Accepted at the Workshop on Agentic Software Engineering (AgenticSE), co-located with the ACM Conference on AI and Agentic Systems (CAIS 2026), San Jose, CA, May 26, 2026.
Marisa Ferrara Boston, Glen Hanson, Effi Georgala, JD Hudgens (Reins AI), and Heather Frase (Veraitech).
Most agentic systems enter production before they are reliable enough for task-level benchmarks to be meaningful. In audit, finance, healthcare, and legal services, where failures carry regulatory, financial, and reputational consequences, the standard validation path runs through capability benchmarks: accuracy on held-out sets, adversarial robustness, compliance against policy. But those benchmarks presuppose a system whose structural integration is already sound enough that its output reflects agent behavior. At early maturity that assumption fails: structural defects, not task-level errors, dominate the failure landscape, and they mask the very signal task-level monitors are built to detect. The standard instruments are not the right instruments yet.
This work asks a different question. When error detection isn't viable, what is monitoring for?
We present a monitoring and triage methodology that decomposes agentic system evaluation into three dimensions (quality, suitability, efficiency) at three monitoring scopes (within-run, cross-run, structural), and uses variance as a characterization signal rather than relying on aggregate means. Findings route through severity classification adapted from FMEA, concentrating human attention on the subset that actually warrants investigation. We evaluate the methodology on a synthetic testbed of 220 runs across 120 document bundles with controlled error injection, built with Simthetic and processed by an early-stage system with known integration defects.
Three results emerge. Monitor scope determines failure type: within-run monitors surface deterministic stage defects, cross-run monitors surface stochastic integration consequences, and a structural monitor identifies an integration gap with perfect consistency. Injected task-level errors are indistinguishable from clean baselines, confirming that structural defects mask task-level signal. And deterministic triage routes 97 percent of findings to automated tracking, concentrating human investigation on the 2 percent that reflect variable system behavior, a 43x reduction in review volume.

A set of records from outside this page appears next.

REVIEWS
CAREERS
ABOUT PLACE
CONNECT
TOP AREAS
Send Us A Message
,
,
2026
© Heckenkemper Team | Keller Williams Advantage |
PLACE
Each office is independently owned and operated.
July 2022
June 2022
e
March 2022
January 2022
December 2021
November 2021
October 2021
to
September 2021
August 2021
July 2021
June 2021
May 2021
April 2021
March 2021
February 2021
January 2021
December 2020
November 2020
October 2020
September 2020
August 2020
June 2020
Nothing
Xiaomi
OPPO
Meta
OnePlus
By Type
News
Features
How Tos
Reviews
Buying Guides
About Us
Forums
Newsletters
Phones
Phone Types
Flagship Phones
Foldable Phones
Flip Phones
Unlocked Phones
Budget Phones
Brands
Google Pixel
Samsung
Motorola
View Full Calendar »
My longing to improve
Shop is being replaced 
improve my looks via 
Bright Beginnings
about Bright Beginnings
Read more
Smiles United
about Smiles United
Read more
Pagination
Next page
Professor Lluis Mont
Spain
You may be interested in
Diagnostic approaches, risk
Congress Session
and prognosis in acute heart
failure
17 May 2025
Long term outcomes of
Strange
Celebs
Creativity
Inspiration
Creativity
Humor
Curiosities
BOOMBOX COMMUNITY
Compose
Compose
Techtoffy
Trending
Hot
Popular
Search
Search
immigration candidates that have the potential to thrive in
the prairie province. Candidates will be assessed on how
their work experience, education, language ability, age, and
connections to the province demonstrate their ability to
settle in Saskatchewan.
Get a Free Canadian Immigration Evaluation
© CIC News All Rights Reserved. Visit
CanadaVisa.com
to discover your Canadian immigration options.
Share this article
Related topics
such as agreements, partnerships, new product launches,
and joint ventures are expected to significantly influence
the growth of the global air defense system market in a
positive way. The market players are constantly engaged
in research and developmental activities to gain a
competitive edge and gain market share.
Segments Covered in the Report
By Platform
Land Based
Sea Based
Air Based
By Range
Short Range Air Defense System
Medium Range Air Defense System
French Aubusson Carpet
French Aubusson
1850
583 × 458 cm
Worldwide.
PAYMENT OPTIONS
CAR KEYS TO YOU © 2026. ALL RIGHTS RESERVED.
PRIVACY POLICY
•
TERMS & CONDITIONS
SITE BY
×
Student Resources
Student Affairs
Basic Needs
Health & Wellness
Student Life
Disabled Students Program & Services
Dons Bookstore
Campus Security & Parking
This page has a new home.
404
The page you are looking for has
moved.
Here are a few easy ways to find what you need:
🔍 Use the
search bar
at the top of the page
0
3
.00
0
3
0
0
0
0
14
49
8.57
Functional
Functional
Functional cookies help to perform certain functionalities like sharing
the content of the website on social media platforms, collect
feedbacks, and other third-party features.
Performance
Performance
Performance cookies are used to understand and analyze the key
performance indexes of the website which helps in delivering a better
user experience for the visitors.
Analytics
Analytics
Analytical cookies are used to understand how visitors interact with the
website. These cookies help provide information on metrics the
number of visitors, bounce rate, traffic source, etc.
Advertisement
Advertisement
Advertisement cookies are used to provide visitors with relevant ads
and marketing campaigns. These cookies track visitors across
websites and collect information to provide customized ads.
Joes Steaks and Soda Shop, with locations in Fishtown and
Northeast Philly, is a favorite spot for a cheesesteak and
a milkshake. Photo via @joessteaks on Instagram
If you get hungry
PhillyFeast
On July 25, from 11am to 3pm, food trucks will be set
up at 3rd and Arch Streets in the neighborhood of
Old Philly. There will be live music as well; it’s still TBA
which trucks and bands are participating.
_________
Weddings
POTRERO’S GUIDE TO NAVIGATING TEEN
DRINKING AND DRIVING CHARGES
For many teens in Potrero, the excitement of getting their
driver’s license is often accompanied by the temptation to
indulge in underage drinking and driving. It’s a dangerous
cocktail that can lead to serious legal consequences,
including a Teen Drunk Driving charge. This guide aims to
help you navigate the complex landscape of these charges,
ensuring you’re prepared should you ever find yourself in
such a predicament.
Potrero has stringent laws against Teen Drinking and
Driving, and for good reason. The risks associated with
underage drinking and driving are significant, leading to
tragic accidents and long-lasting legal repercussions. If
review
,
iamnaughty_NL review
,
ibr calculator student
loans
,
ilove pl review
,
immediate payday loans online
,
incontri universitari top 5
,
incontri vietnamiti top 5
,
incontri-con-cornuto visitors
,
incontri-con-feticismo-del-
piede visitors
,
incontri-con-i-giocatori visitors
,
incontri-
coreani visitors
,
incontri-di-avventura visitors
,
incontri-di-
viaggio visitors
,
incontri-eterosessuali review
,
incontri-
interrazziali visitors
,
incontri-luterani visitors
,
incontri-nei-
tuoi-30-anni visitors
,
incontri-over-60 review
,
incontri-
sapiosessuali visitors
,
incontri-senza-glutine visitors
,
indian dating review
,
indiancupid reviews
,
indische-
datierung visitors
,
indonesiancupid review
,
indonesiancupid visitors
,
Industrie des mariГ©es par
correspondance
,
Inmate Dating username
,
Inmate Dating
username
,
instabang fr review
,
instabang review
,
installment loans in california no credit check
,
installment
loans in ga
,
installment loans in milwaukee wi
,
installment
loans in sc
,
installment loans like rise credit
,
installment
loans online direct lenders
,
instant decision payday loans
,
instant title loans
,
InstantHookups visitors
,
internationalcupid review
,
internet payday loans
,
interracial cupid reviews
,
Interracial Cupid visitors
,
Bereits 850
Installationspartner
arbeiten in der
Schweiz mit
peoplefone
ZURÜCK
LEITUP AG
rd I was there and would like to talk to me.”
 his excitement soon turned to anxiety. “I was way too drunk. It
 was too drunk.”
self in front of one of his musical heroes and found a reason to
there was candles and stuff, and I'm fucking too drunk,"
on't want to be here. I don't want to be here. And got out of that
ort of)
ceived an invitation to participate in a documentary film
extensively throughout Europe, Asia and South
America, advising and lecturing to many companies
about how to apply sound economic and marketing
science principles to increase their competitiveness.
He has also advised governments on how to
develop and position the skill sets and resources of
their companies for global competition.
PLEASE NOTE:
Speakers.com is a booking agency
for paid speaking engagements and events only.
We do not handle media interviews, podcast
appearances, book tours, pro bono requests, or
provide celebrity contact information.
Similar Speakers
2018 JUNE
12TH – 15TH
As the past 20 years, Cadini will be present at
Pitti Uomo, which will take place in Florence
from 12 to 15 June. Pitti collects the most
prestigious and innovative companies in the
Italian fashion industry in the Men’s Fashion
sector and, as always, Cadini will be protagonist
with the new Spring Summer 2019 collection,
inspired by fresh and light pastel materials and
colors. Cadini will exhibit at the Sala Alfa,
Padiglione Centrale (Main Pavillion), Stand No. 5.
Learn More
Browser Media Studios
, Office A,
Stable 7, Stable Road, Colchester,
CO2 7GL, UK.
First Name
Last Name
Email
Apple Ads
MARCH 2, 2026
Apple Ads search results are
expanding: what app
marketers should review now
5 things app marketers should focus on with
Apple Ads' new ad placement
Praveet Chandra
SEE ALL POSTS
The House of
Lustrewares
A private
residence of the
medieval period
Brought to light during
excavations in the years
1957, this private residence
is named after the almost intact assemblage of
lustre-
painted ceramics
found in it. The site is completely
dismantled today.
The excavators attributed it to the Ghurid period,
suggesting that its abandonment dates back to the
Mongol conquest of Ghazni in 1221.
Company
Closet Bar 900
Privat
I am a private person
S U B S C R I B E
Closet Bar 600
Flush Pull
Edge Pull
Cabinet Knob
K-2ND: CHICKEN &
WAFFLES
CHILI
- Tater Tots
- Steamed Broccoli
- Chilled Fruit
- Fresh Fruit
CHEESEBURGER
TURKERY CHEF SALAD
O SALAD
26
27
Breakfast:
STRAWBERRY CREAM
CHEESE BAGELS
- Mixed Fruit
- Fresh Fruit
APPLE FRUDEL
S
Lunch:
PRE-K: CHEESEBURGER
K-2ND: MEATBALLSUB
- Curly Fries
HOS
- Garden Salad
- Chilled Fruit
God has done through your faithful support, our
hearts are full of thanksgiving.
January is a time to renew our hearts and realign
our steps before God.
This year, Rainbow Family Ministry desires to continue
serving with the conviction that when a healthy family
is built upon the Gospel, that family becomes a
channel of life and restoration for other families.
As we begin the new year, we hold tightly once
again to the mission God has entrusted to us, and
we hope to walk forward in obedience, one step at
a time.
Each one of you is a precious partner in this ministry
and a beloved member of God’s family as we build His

The takeaway is practical. For systems at this stage, effective monitoring begins with structural diagnosis, before error detection becomes viable at all. We propose a maturity-staging model in which monitoring transitions from structural characterization to error detection to reliability tracking as integration defects are resolved. The taxonomy, the variance-based scope characterization, and the severity model transfer across document-driven, multi-stage agentic workflows in regulated industries; the specific calibrations are domain-specific.
Deploy monitoring early. The first thing it finds is the most important thing to fix.